Did Pranab Mukherjee's vital Germany trip get overshadowed by a charity fundraiser?
This month, President Pranab Mukherjee's trip to Germany, Luxembourg, and Cyprus, was, curiously, deferred indefinitely. Although, the Ministry of External Affairs did not formally announce his trip, but President Mukherjee was scheduled to travel to the three countries between 14 September and 20 September.
All the arrangements had been made, including putting together the delegation, which was to accompany the president. Interestingly, the most important part of any such trip, the bilateral meeting with the head of state of the host country, in this case Germany, could not be scheduled well in advance, which led to the decision to defer the trip say sources.
There were reports that German Chancellor Angela Merkel would not be available in Berlin for she would be busy with the UN General Assembly (UNGA) and that is why the trip was deferred.
While the Ministry of External Affairs, tried to add trips to other countries, President Mukherjee, reportedly, decided to not go on a trip without any "meaningful agenda".

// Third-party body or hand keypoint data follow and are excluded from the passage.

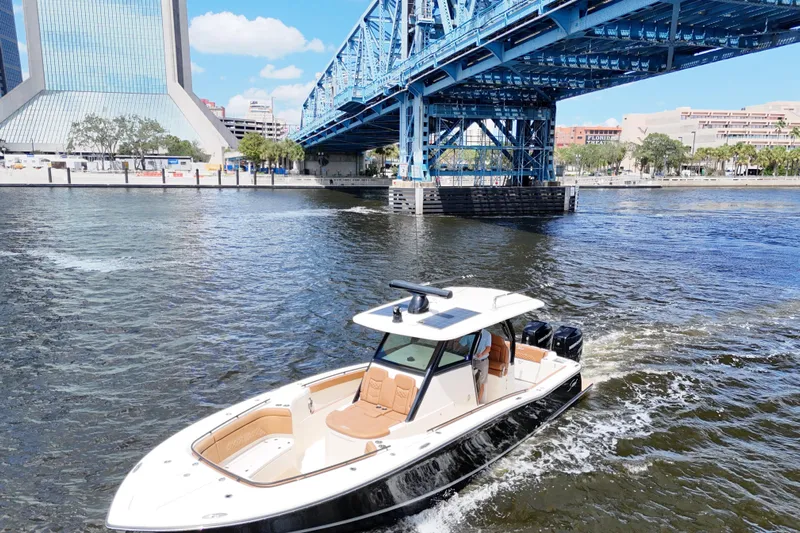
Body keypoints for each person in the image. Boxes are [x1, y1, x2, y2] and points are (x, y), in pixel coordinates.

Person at [472, 329, 491, 404]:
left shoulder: (487, 334)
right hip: (471, 360)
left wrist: (482, 354)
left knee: (481, 383)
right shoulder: (471, 332)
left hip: (482, 361)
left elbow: (488, 348)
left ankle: (477, 403)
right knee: (471, 381)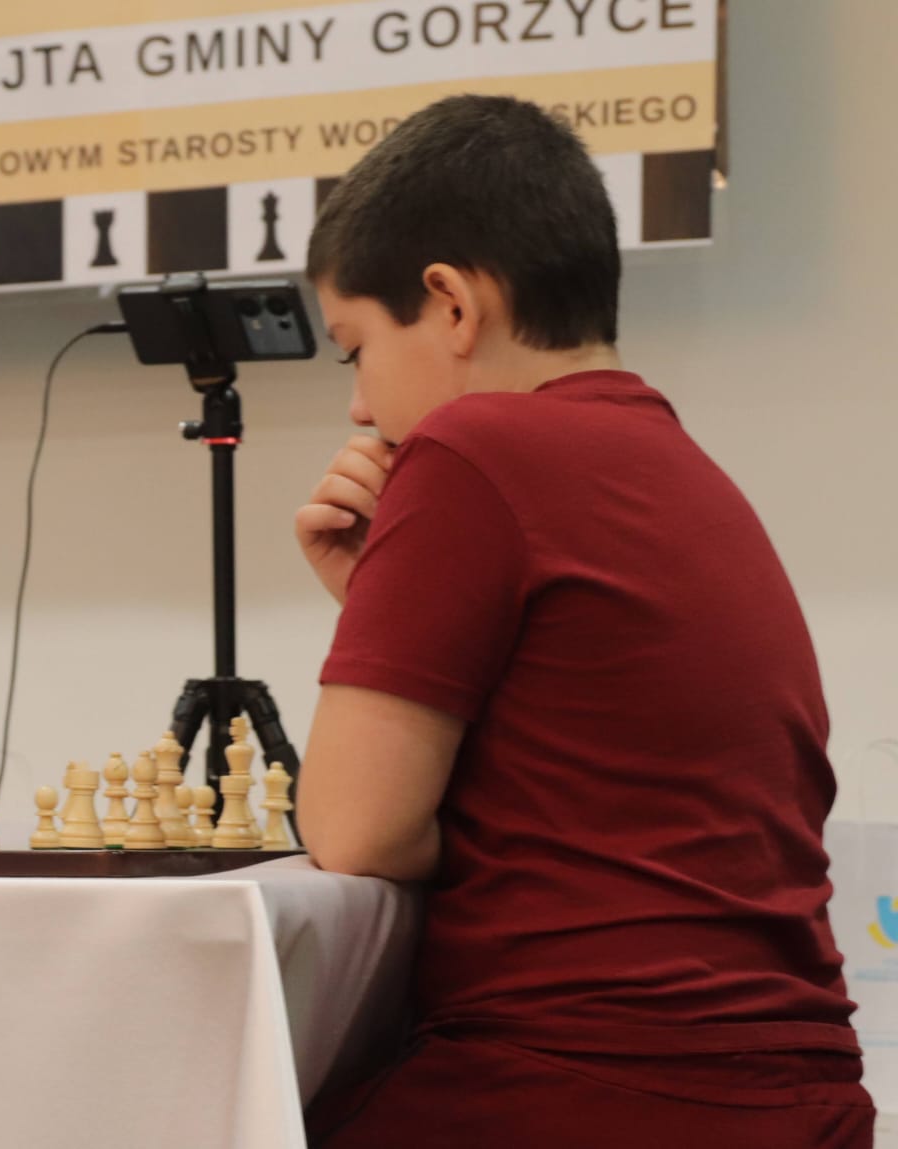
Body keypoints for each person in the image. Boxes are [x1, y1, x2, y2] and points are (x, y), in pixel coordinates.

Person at [293, 95, 873, 1146]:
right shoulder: (682, 466)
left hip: (579, 1084)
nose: (360, 407)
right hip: (796, 1100)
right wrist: (381, 599)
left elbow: (350, 828)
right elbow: (583, 771)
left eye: (353, 350)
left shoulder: (471, 447)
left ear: (451, 305)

While Venu Rajamony, the press secretary to President Mukherjee, refused to comment saying that the MEA could clarify, the MEA accepted that the trip was deferred due to scheduling issues.
"While we never officially announced the trip, it was in the plans and was deferred due to scheduling issues," a source in the MEA pointed out.
It's all in the plans
Such high-level trips are planned well in advance and require the local Indian embassy to make all the arrangements including fixing meetings with the leadership of the host nation.
The trip could have easily been planned keeping in mind the UNGA and Chancellor Merkel's availability for the important meeting with President Mukherjee. However, that did not happen.
Catch has learnt from reliable sources that the Head of Mission at the Indian embassy in Berlin, is busy with other things, than taking care of the president's all important trip. And that it was due to his lackadaisical attitude that the trip had to be deferred.
So what exactly is Ambassador Gurjit Singh busy with?
All lit up
The Indian Embassy in Berlin is "collaborating" with the Wadah Foundation and the Indonesian Embassy in Berlin for the SpotLightBall, which "debuts as the social highlight of Berlin's Light Week with an evening of cross-cultural exchange and global activism. Hosted in the historic Orangerie Schloss Charlottenburg, the evening honours and supports individuals bringing light into the lives of those in need."
The event is scheduled for 8 October and sources, say that Ambassador Singh happens to be the major driving force behind it.
So much so that sources claim that even the invites to the event have the Ashoka emblem on it, something which is used to denote the sanction of the Government of India.
There is an interesting angle to this collaborative event. Ambassador Singh's wife Neeru Singh happens to be the Chairperson of Wadah Foundation, which is the main organiser of this invite-only fundraiser, where the organisers have demanded that "each guest attending the SpotLightBall Berlin makes a financial contribution of 400 dollars or 350 euros to help support the work of the Wadah Foundation."
The Indian Embassy in Berlin is yet to respond to queries on the extent of embassy's participation in this fundraiser despite multiple emails.
The MEA, too, did not respond to Catch's email on the event and if the embassy has MEA's go-ahead for it. Sources in the MEA, however, pointed out that the Ministry had reached out to the embassy in Berlin on the issue and have been told that Indian embassy is not directly involved with the event, neither it is taking any financial burden for the event.
"Our embassies support such initiatives," an MEA source says.
The Ministry or the embassy in Berlin, interestingly, did not respond to a Catch query asking for details of similar fundraisers by NGOs or private charities which have had the support of the Indian embassy. And that too, when there is a clear conflict of interest.